[Joint position lists]
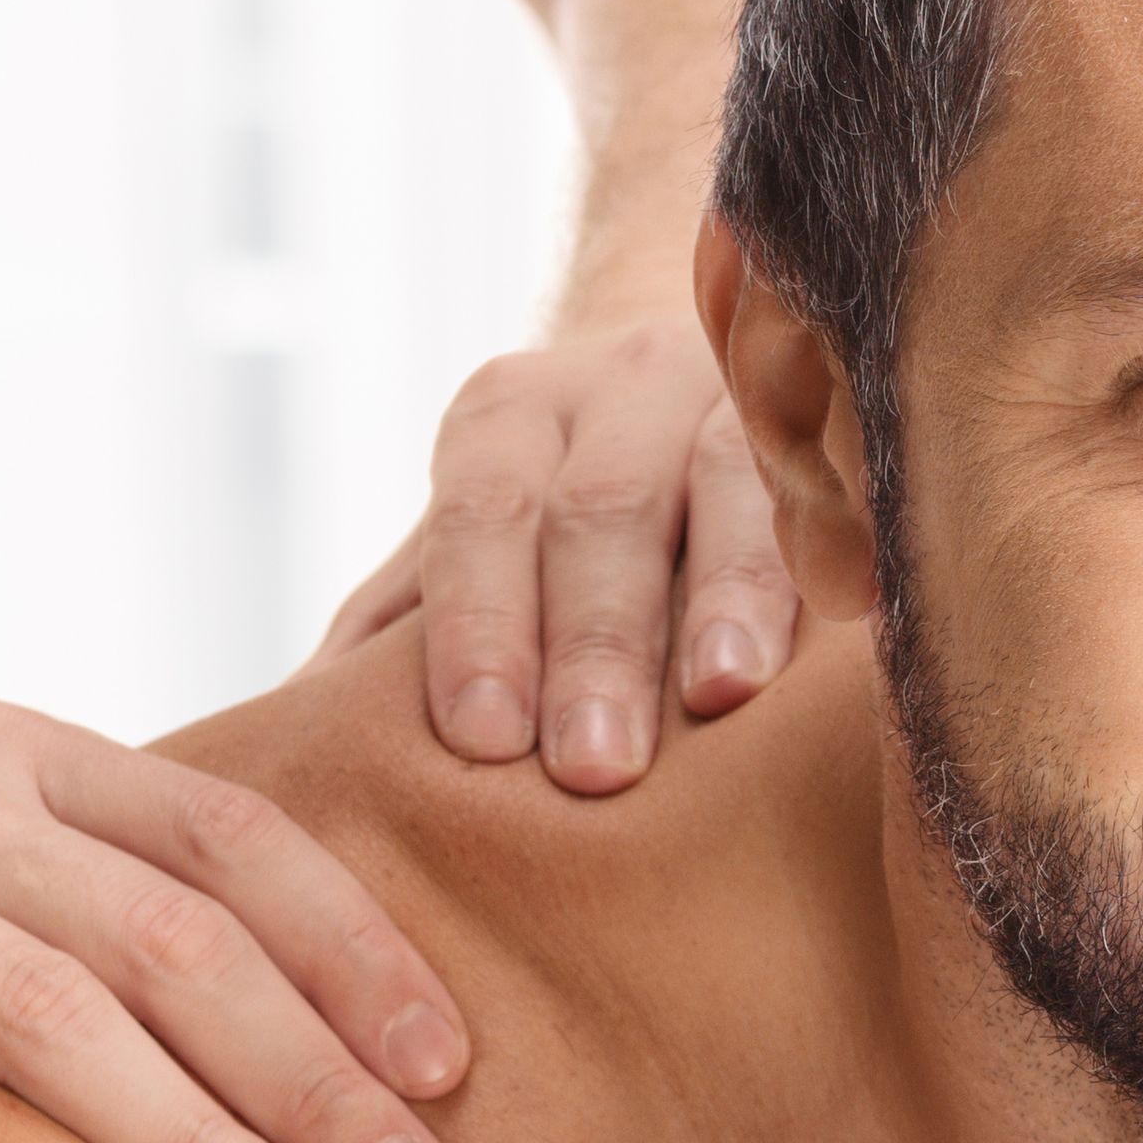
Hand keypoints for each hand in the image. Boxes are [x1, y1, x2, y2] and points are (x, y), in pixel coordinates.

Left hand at [319, 316, 800, 790]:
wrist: (702, 376)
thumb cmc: (560, 513)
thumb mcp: (471, 545)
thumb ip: (399, 627)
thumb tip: (290, 748)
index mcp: (508, 416)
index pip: (484, 515)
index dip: (484, 624)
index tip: (484, 738)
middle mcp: (621, 386)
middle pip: (602, 511)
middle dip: (597, 642)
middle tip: (592, 766)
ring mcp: (740, 398)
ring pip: (731, 489)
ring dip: (726, 598)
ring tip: (721, 698)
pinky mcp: (842, 427)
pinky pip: (846, 485)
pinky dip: (843, 551)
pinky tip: (851, 621)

## Exercise objective
Would you restate word for word every line from the one holding "middle dip: (597, 642)" to the end of the entries, both ends included?

## Answer section
middle dip: (597, 642)
middle tip: (592, 766)
ring mcp: (740, 398)
ring pip: (731, 489)
ring dip: (726, 598)
ring tip: (721, 698)
pinky mcp: (842, 427)
pinky pip: (846, 485)
pinky dip: (843, 551)
pinky tip: (851, 621)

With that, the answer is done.